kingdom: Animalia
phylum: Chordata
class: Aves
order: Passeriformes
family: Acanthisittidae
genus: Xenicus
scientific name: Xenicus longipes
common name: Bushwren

:::::

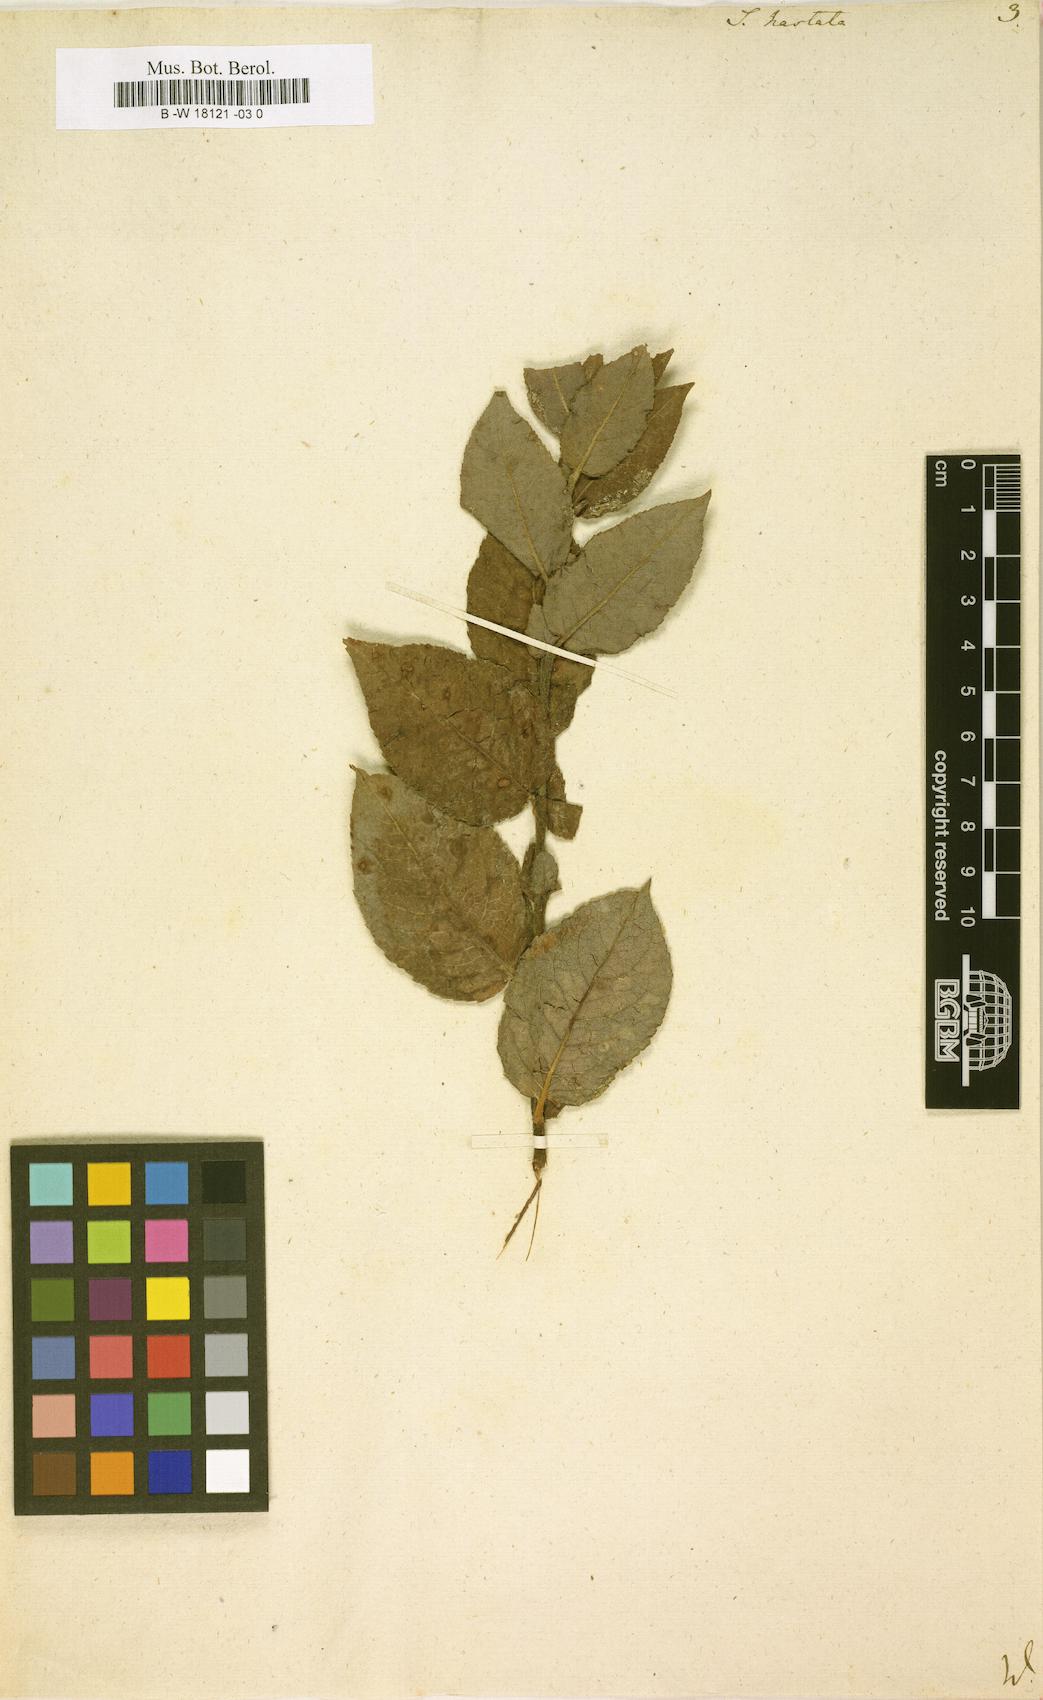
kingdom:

:::::

Write out everything in the records above from the line containing "kingdom: Animalia" down to the line containing "scientific name: Xenicus longipes", both included, character for character.

kingdom: Animalia
phylum: Chordata
class: Aves
order: Passeriformes
family: Acanthisittidae
genus: Xenicus
scientific name: Xenicus longipes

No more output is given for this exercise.